◆ Stated goal: Pull out every line of the entries below that contains the string "disambiguationData", matching case exactly.

+ + + + +

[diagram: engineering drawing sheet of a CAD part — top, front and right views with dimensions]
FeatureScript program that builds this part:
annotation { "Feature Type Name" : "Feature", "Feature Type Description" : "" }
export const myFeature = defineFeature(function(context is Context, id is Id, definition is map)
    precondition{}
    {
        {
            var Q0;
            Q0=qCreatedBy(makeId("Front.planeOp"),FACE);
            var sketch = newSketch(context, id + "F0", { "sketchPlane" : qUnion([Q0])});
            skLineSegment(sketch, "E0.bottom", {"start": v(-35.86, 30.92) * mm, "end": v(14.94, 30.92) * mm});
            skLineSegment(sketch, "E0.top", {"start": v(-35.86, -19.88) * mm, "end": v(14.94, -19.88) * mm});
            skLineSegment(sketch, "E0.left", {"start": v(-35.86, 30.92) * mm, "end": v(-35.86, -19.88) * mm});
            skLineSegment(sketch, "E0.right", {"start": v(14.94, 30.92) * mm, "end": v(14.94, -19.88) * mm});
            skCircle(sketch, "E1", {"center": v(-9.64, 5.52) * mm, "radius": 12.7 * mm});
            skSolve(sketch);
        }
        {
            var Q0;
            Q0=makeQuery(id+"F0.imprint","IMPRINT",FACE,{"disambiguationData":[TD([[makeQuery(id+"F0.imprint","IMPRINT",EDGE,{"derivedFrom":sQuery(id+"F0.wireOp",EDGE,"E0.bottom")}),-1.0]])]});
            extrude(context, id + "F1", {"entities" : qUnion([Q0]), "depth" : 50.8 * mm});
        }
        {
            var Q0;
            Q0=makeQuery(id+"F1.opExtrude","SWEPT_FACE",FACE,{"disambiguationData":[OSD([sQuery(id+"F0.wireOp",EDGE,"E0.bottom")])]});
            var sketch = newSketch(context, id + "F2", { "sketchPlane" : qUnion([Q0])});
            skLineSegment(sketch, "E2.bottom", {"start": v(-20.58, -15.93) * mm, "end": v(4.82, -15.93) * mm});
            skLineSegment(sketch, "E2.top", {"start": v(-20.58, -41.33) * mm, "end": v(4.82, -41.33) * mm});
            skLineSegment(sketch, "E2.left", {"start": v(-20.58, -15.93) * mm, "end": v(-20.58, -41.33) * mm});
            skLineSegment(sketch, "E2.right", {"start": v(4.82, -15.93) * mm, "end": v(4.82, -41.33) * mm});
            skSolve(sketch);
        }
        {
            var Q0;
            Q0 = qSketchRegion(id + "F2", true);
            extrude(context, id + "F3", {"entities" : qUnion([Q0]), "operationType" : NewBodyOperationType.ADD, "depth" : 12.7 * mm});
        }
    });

+ + + + +

◆ Result of this exercise:
            Q0=makeQuery(id+"F0.imprint","IMPRINT",FACE,{"disambiguationData":[TD([[makeQuery(id+"F0.imprint","IMPRINT",EDGE,{"derivedFrom":sQuery(id+"F0.wireOp",EDGE,"E0.bottom")}),-1.0]])]});
            Q0=makeQuery(id+"F1.opExtrude","SWEPT_FACE",FACE,{"disambiguationData":[OSD([sQuery(id+"F0.wireOp",EDGE,"E0.bottom")])]});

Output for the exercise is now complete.